Документ

------------------------

В отличие от Московской семантической школы, то есть адептов мельчуковской теории лингвистических моделей «Смысл ↔ Текст», «Елена Викторовна, – пишет Екатерина Рахилина, – в шутку называла себя “подмосковной школой”»119.

– Мельчук занимался любыми предложениями, – продолжает Корельская, – а мы, помимо теорем, занимались геометрией на плоскости – там у нас не было никаких проблем со многозначностью: уж что написано, то оно и значит. Геометрия была выбрана потому, что там предложения интересные: треугольник, у которого все углы равны, у него и стороны равны. С точки зрения языка это высказывание довольно сложное, потому что там подчиненное предложение и местоимение, и нужно как-то это перевести в логическую формулу.

На этом Успенский с Падучевой меня и проверили, когда брали на работу. У Падучевой был алгоритм, как вводить местоимение в логической формуле. Там одна и та же переменная встречается несколько раз, и надо понять, какое именно вхождение заменять на местоимение. У Падучевой алгоритм был написан руками, а я его взяла и запрограммировала – на ламповой машине ночью, мне давали какое-то время. А потом представила им распечатку, и Успенский, надо сказать, был просто удивлен! Он сказал: «Да, действительно…» – и с тех пор они стали считать меня за человека, и наше дальнейшее сотрудничество было очень плодотворным. Елена Викторовна придумывала все, что по лингвистике, а я все это доводила до более точного представления на формальном языке программирования. У нас был очень хороший научный симбиоз.

У нас была маленькая группа, маленькая комната, потом пришел Гриша Крейдлин, и еще была лаборантка, которая занималась тем, что подбирала для Падучевой бесконечное количество примеров: нужно было брать какой-нибудь учебник и из него все выписывать.

– В ВИНИТИ я попал в 1969 году, можно сказать, случайно, – рассказывает Крейдлин, – потому что мне закрыли аспирантуру в МГУ из-за того, что я подписал письмо против увольнения Шихановича. У меня на дипломе оппонентом была Падучева, а руководителем Вика Раскин, Виктор Витальевич. Он был неофициальным руководителем, официально числился Кибрик. И Вика поговорил с Падучевой, которая сказала, что, если диплом ей понравится, она меня возьмет. Так я попал в отдел семиотики ВИНИТИ. Должность называлась «научно-технический сотрудник». Мне дали огромную пачку предложений языка геометрии – Падучева тогда занималась тем, что выросло в ее первую, зеленую книгу «Семантика синтаксиса»120, а я просматривал примеры, есть ли там что-то интересное, что не охвачено ее системой.

------------------------

Что нужно сделать
**a.** Переведите на английский язык предложение из воспоминаний о группе Падучевой: «У нас был очень хороший научный симбиоз».
**b.** Выпишите из воспоминаний о группе Падучевой без изменений фрагмент, который начинается со слов «В отличие от» и заканчивается словами «в логическую формулу.».
**c.** Продолжите воспоминания о группе Падучевой, начав сразу после последнего приведенного предложения.

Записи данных
------------------------

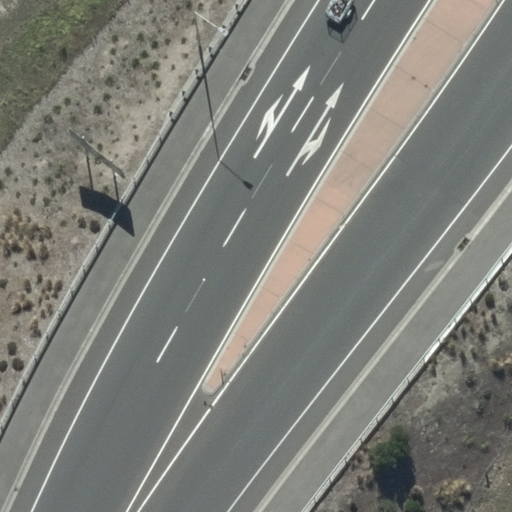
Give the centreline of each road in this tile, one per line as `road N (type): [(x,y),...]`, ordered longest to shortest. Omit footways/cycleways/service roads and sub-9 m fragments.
road 1 (secondary): [(511,67),(308,338),(141,491)]
road 2 (secondary): [(141,491),(176,356),(231,229),(379,0)]
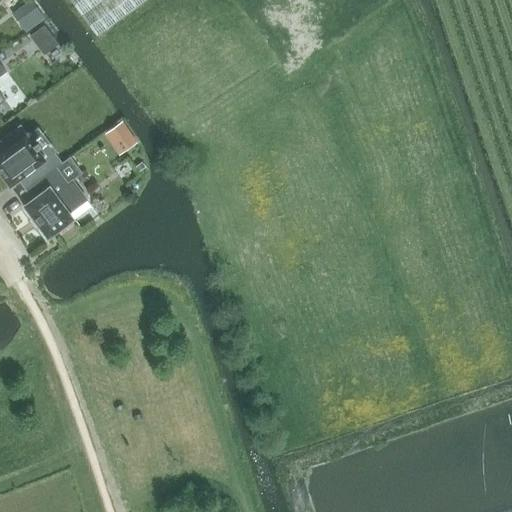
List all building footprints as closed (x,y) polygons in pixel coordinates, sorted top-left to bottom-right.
[(71,0),(99,37),(148,0),(71,0)] [(31,1),(21,8),(34,26),(45,19),(31,1)] [(35,33),(31,36),(44,54),(51,49),(59,44),(45,25),(37,31),(36,32),(35,33)] [(0,166),(12,181),(23,173),(31,183),(65,158),(55,145),(46,151),(22,121),(0,138),(0,166)] [(109,132),(105,134),(110,141),(113,138),(123,152),(128,149),(134,144),(136,143),(126,129),(122,122),(119,124),(113,128),(109,132)] [(69,213),(86,200),(72,180),(67,184),(55,169),(27,190),(34,199),(24,207),(48,239),(74,219),(73,218),(69,213)]
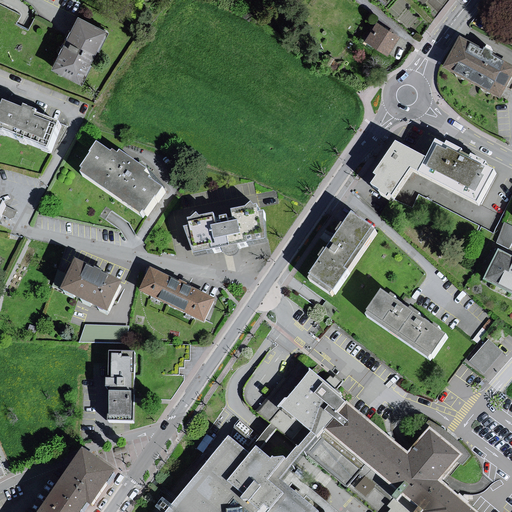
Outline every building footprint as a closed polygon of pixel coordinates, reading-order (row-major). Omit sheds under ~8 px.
[(79,16),(52,68),(82,83),(108,31),(79,16)] [(376,23),(365,42),(388,56),(399,37),(376,23)] [(465,41),(447,72),(505,104),(511,90),(511,67),(499,61),(500,58),(490,52),(488,54),(465,41)] [(333,59),(328,56),(324,63),(329,66),(333,59)] [(0,138),(2,135),(56,155),(66,129),(13,108),(11,112),(0,108),(0,138)] [(404,148),(381,180),(384,182),(379,190),(387,196),(387,198),(395,204),(397,201),(400,203),(420,175),(486,209),(503,176),(494,171),(495,167),(480,160),(479,163),(469,158),(471,155),(455,147),(454,150),(444,146),(435,164),(404,148)] [(89,176),(86,179),(146,220),(149,217),(151,218),(161,203),(162,204),(169,194),(155,185),(156,183),(150,179),(153,176),(126,158),(124,160),(118,156),(117,158),(103,148),(97,157),(96,159),(86,174),(89,176)] [(0,233),(12,210),(5,207),(7,204),(0,199),(0,233)] [(192,233),(201,260),(229,254),(232,259),(237,259),(244,258),(246,252),(274,245),(272,217),(266,218),(265,210),(261,211),(258,209),(254,213),(238,216),(240,221),(222,223),(220,219),(208,223),(205,220),(199,224),(195,225),(196,232),(192,233)] [(339,302),(385,234),(359,216),(351,228),(348,226),(341,236),(344,239),(334,253),(330,250),(322,262),(325,264),(312,283),(339,302)] [(511,258),(504,254),(489,283),(511,294),(511,258)] [(81,265),(67,297),(115,318),(129,287),(81,265)] [(54,286),(66,289),(70,273),(59,270),(54,286)] [(154,271),(143,294),(209,325),(220,302),(154,271)] [(389,296),(372,321),(437,362),(452,339),(445,334),(446,332),(439,327),(438,329),(425,321),(427,318),(412,308),(411,311),(403,305),(405,302),(399,299),(397,301),(389,296)] [(86,327),(81,344),(128,346),(131,328),(86,327)] [(487,376),(506,355),(490,341),(471,361),(487,376)] [(142,354),(110,354),(109,395),(113,395),(113,424),(137,424),(137,398),(141,398),(142,354)] [(258,415),(272,426),(264,436),(250,454),(235,441),(176,511),(479,511),(445,485),(467,459),(451,446),(435,433),(413,458),(347,403),(349,401),(333,388),(318,375),(316,377),(301,364),(258,415)] [(115,474),(84,452),(41,511),(79,511),(83,508),(88,500),(94,504),(115,474)]
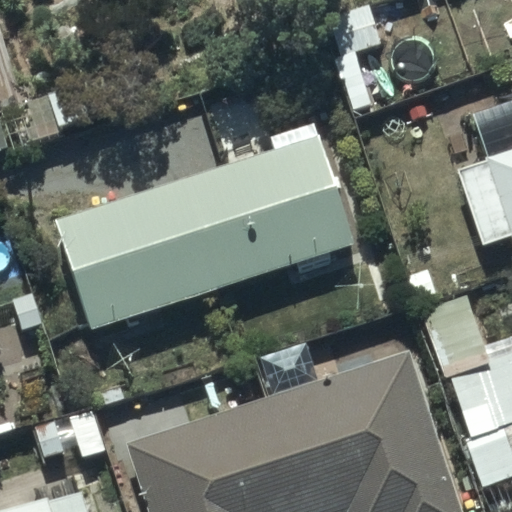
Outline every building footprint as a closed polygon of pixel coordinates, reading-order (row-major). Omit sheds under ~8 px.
[(115,77),(41,100),(52,135),(126,112),(115,77)] [(348,254),(313,152),(48,236),(82,338),(348,254)] [(511,164),(460,183),(485,255),(508,250),(511,262),(511,164)] [(468,307),(423,321),(444,390),(490,376),(468,307)] [(458,511),(406,347),(120,438),(143,511),(333,511),(343,509),(344,511),(458,511)] [(511,405),(511,438),(466,455),(483,501),(511,490),(511,373),(511,376),(511,405)] [(86,511),(78,487),(0,511),(86,511)]
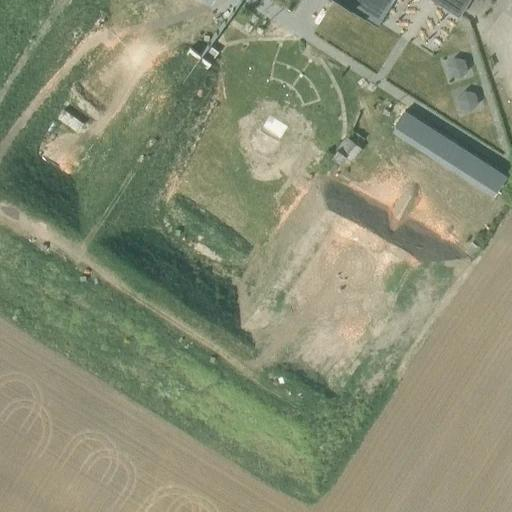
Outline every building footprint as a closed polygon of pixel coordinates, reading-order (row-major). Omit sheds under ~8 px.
[(292,22),(305,0),(285,0),(277,14),(292,22)] [(393,0),(360,0),(384,15),(393,0)] [(436,70),(420,86),(433,98),(448,81),(436,70)] [(396,96),(392,103),(410,115),(415,108),(396,96)] [(350,162),(360,150),(346,139),(336,152),(336,151),(331,159),(338,165),(343,158),(350,162)] [(308,254),(325,258),(331,233),(314,229),(308,254)] [(472,243),(465,252),(473,257),(479,248),(472,243)]
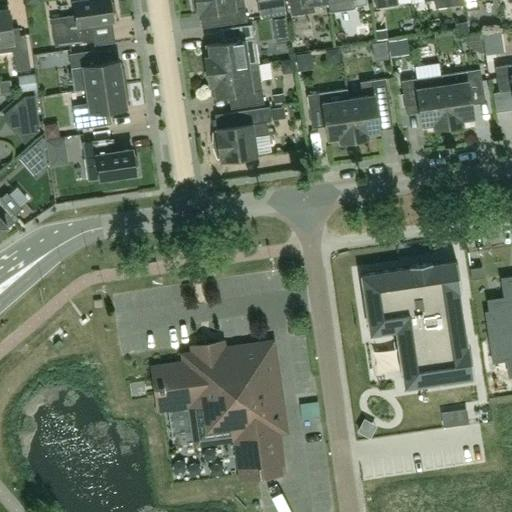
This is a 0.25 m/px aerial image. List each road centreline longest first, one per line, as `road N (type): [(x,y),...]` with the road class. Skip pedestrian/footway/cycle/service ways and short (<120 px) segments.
road 1 (residential): [(349,511),(305,198)]
road 2 (residential): [(187,215),(155,0)]
road 3 (unclassified): [(305,198),(511,167)]
road 4 (unclassified): [(0,307),(102,227)]
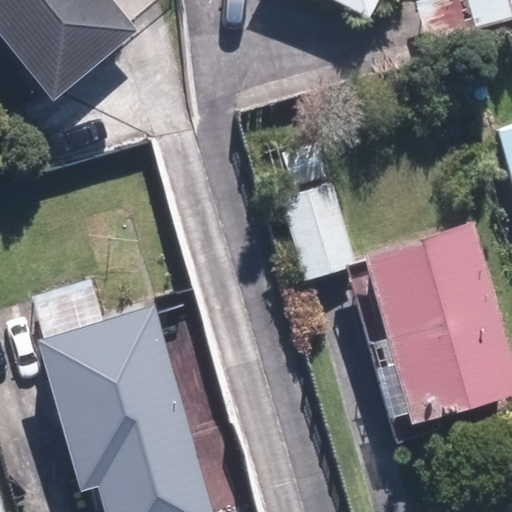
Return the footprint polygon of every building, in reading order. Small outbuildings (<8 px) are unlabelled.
[(0,0),(0,29),(41,83),(51,95),(135,28),(112,0),(0,0)] [(300,0),(359,29),(373,0),(300,0)] [(511,217),(511,125),(485,134),(510,218),(511,217)] [(318,190),(303,139),(254,153),(295,287),(338,275),(339,281),(387,438),(499,403),(448,235),(343,267),(321,194),(320,190),(318,190)] [(98,481),(106,511),(210,511),(153,303),(100,316),(90,278),(27,294),(80,485),(98,481)]
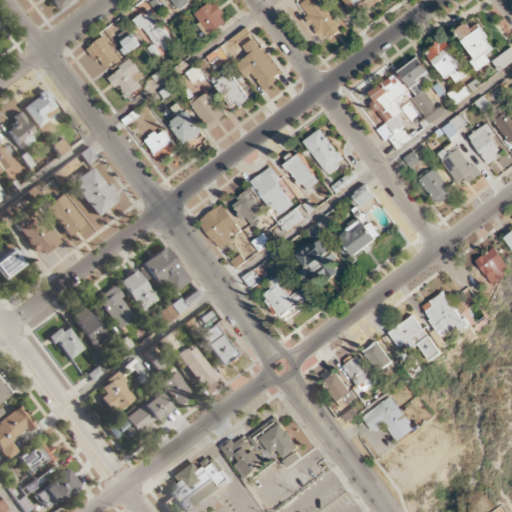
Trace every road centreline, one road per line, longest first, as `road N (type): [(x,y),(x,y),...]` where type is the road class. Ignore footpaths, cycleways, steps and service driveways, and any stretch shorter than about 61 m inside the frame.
road 1 (residential): [(248,324),(6,0)]
road 2 (residential): [(5,329),(322,90)]
road 3 (residential): [(466,283),(322,90)]
road 4 (residential): [(321,337),(511,192)]
road 5 (residential): [(142,511),(5,329)]
road 6 (residential): [(91,511),(241,397)]
road 7 (residential): [(440,0),(322,90)]
road 8 (residential): [(112,0),(0,84)]
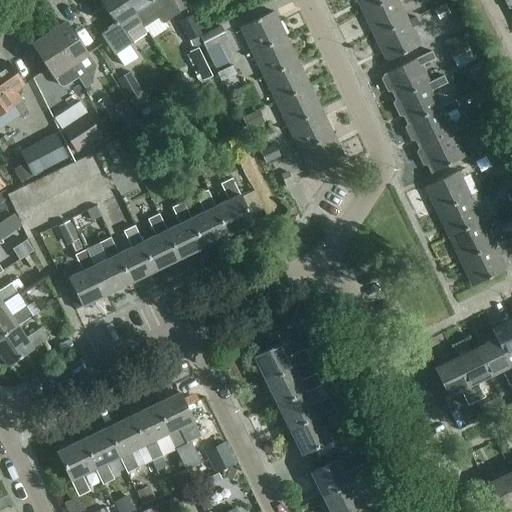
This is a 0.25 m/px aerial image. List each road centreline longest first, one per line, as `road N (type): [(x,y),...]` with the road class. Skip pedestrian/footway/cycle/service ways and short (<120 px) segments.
road 1 (residential): [(333,260),(382,163),(305,0)]
road 2 (residential): [(451,511),(333,260)]
road 3 (residential): [(272,511),(182,326)]
road 4 (residential): [(0,415),(182,326)]
road 5 (residential): [(182,326),(333,260)]
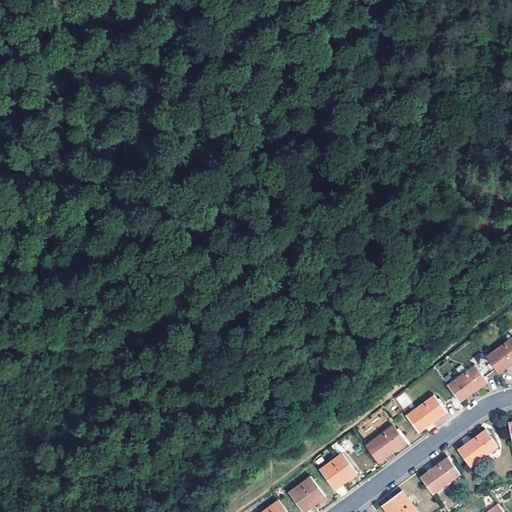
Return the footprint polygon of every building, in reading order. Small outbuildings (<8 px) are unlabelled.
[(511,338),(485,357),(497,374),(511,362),(511,338)] [(475,366),(447,386),(459,403),(487,381),(479,371),(475,366)] [(396,398),(403,409),(412,403),(405,392),(396,398)] [(434,396),(407,416),(419,432),(446,412),(434,396)] [(394,426),(365,446),(379,462),(406,442),(403,437),(397,430),(394,426)] [(486,430),(458,450),(470,466),(497,447),(486,430)] [(319,469),(331,485),(337,480),(339,482),(340,484),(356,472),(341,452),(319,469)] [(448,458),(420,477),(432,494),(460,474),(448,458)] [(288,492),(299,508),(312,499),(313,501),(315,503),(325,495),(310,475),(288,492)] [(331,485),(334,489),(340,484),(339,482),(337,480),(331,485)] [(417,511),(403,490),(386,503),(392,511),(417,511)] [(312,499),(299,508),(302,511),(303,511),(315,503),(313,501),(312,499)] [(286,511),(277,500),(260,511),(286,511)] [(392,511),(386,503),(382,505),(387,511),(392,511)]
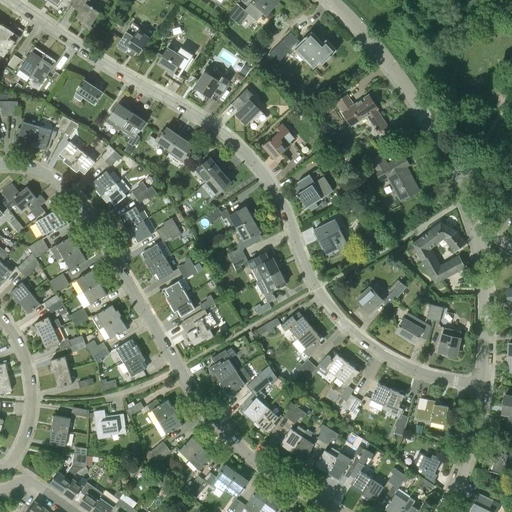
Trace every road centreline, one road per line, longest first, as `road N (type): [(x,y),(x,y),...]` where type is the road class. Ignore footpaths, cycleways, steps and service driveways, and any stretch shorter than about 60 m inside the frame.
road 1 (residential): [(483,384),(422,373),(364,343),(317,291),(275,190),(245,152),(10,0)]
road 2 (residential): [(0,165),(43,170),(70,187),(224,437),(333,511)]
road 3 (residential): [(474,227),(403,91),(328,0)]
road 4 (residential): [(0,317),(17,344),(31,399),(24,439),(0,468)]
road 5 (residential): [(483,384),(485,307),(474,227)]
road 6 (residential): [(440,511),(465,471),(483,384)]
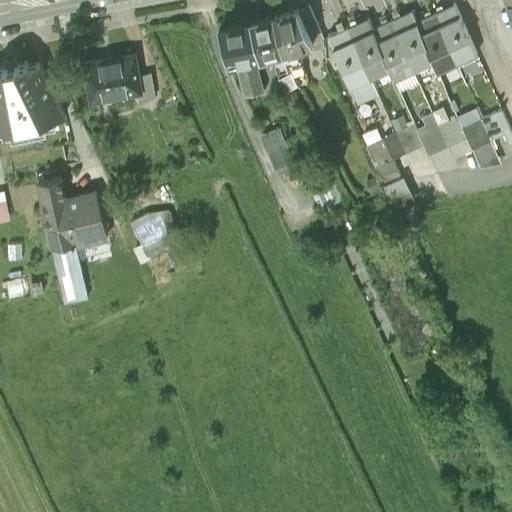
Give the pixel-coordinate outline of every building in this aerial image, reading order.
[(438,9),(434,10),(456,59),(460,57),(465,59),(470,57),(472,52),(476,50),(459,11),(454,1),(443,6),(442,3),(436,5),(438,9)] [(309,2),(298,7),(312,40),(323,35),(309,2)] [(298,7),(275,13),(288,64),(303,60),(298,43),(312,40),(298,7)] [(428,59),(432,57),(415,19),(411,8),(400,13),(399,10),(393,13),(394,16),(391,17),(413,66),(417,64),(423,66),(426,65),(428,59)] [(452,61),(456,59),(434,10),(432,11),(430,8),(424,11),(426,14),(415,19),(432,57),(437,68),(441,66),(446,68),(451,66),(452,61)] [(277,67),(288,64),(275,13),(250,19),(260,54),(262,53),(274,50),(277,67)] [(385,66),(389,64),(372,26),(367,15),(357,20),(355,18),(350,20),(351,22),(348,24),(370,73),(374,71),(379,73),(383,72),(385,66)] [(419,78),(413,66),(391,17),(388,19),(386,15),(381,18),(382,21),(372,26),(389,64),(399,87),(419,78)] [(262,53),(260,54),(250,19),(218,24),(228,60),(236,58),(245,92),(264,87),(256,60),(263,58),(262,53)] [(378,91),(370,73),(348,24),(344,26),(343,23),(338,25),(339,28),(328,34),(334,48),(330,50),(335,62),(340,60),(358,100),(378,91)] [(137,72),(134,52),(103,57),(103,56),(84,59),(90,93),(111,89),(111,93),(139,89),(140,88),(137,72)] [(0,123),(65,112),(40,61),(28,63),(27,60),(17,62),(16,56),(4,58),(5,64),(0,65),(0,123)] [(150,70),(137,72),(140,88),(139,89),(140,97),(154,94),(150,70)] [(292,71),(281,77),(287,89),(299,84),(292,71)] [(501,159),(491,136),(481,114),(476,104),(457,113),(472,145),(481,163),(501,159)] [(511,128),(501,105),(481,114),(491,136),(504,130),(509,141),(511,138),(511,128)] [(429,152),(448,143),(438,121),(432,109),(422,114),(428,126),(419,130),(424,142),(429,152)] [(390,117),(395,128),(414,120),(413,117),(407,119),(403,111),(390,117)] [(452,153),(472,145),(457,113),(438,121),(448,143),(452,153)] [(405,150),(424,142),(419,130),(414,120),(395,128),(405,150)] [(279,123),(264,129),(279,165),(282,164),(285,172),(298,167),(279,123)] [(393,156),(405,150),(395,128),(383,133),(393,156)] [(367,141),(377,163),(393,156),(383,133),(367,141)] [(401,173),(393,156),(377,163),(385,180),(401,173)] [(312,166),(322,186),(334,180),(324,160),(312,166)] [(415,197),(403,172),(401,173),(385,180),(383,181),(393,200),(415,197)] [(51,242),(76,240),(107,233),(96,188),(65,195),(61,174),(38,178),(51,242)] [(382,187),(376,174),(365,179),(371,192),(382,187)] [(342,196),(334,180),(322,186),(311,191),(319,207),(342,196)] [(0,217),(9,215),(4,188),(0,188),(0,217)] [(131,246),(138,261),(166,248),(176,268),(194,259),(169,209),(147,210),(130,218),(141,241),(131,246)] [(7,241),(7,257),(21,257),(20,240),(7,241)] [(88,294),(76,240),(51,242),(64,299),(88,294)]
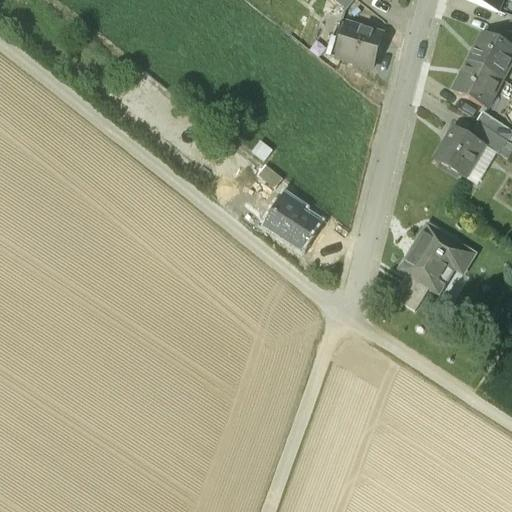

------------------------

Полученные ответы
**a.** We had a very good scientific symbiosis.

**b.**
В отличие от Московской семантической школы, то есть адептов мельчуковской теории лингвистических моделей «Смысл ↔ Текст», «Елена Викторовна, – пишет Екатерина Рахилина, – в шутку называла себя “подмосковной школой”»119.

– Мельчук занимался любыми предложениями, – продолжает Корельская, – а мы, помимо теорем, занимались геометрией на плоскости – там у нас не было никаких проблем со многозначностью: уж что написано, то оно и значит. Геометрия была выбрана потому, что там предложения интересные: треугольник, у которого все углы равны, у него и стороны равны. С точки зрения языка это высказывание довольно сложное, потому что там подчиненное предложение и местоимение, и нужно как-то это перевести в логическую формулу.

**c.**
– Мы занимались тем, что делала Падучева, – продолжает Корельская, – а она делала что хотела. Потому что Падучева сама по себе была очень самостоятельным ученым, и Успенский не собирался ею руководить. Конечно, много было разговоров и обсуждений, но они были как бы на равных. Ну, в смысле не на равных, потому что он всегда был начальником, но с научной точки зрения это была, конечно, полная автономия и равенство. Он ее уважал как лингвиста.

Вообще, в этом отделе все делали что хотели, а Успенский занимался шашнями с начальством, чтобы ни в коем случае не закрыли, не урезали ставки и все такое. Это было его очень виртуозное владение искусством, как работать с советскими начальниками.

Секретарем отдела была Лена Гинзбург, я ее привела туда, потому что я с ее мужем Мариком была знакома еще со школы. Она пришла и очень понравилась Финну, потому что Леночка тоже была таким человеком, который полностью понимал, как нужно хитроумно изворачиваться в советской действительности.

– Мне надо было где-то работать, зацепиться, – рассказывает Лена, тогда Гинзбург, а ныне Зильберквит. – Ну, и я зацепилась на всю свою оставшуюся жизнь. Пришла такой тихой рыбкой, а потом уже стала ЛенойГинзбург в одно слово, за которой каждый бегал: давай туда, давай сюда, объяснись с этим, помири тех, – и так я вошла во все это сообщество. Сначала я попала в сектор Шрейдера, но меня быстро перевел к себе Виктор Константинович Финн. Руководителем сектора считался Бочвар, а на самом деле им был Финн, потому что Бочвар уже был человеком пожилым, у него было много дел в его институте, в академии и так далее. И Виктор Константинович в силу своего характера руководил там всем. В этом же секторе был Алик Есенин-Вольпин.

Меня посадили в кабинет, где сидел Есенин-Вольпин. Туда сразу забежал посмотреть на меня Успенский, потом мне рассказывал, как они все бегали и говорили: «Иди, иди, посмотри!» А Есенин-Вольпин долго на меня смотрел, а потом положил передо мной бумажку – это была памятка отъезжающим в Израиль, то есть советы, что брать с собой, как подавать документы. Я так на него посмотрела, а он говорит: «Вам тут делать нечего, поэтому вам нужно отсюда уезжать в Израиль». Он сказал это сразу, в первый день – я не знала, провокация это или что, я же не понимала еще, куда попала.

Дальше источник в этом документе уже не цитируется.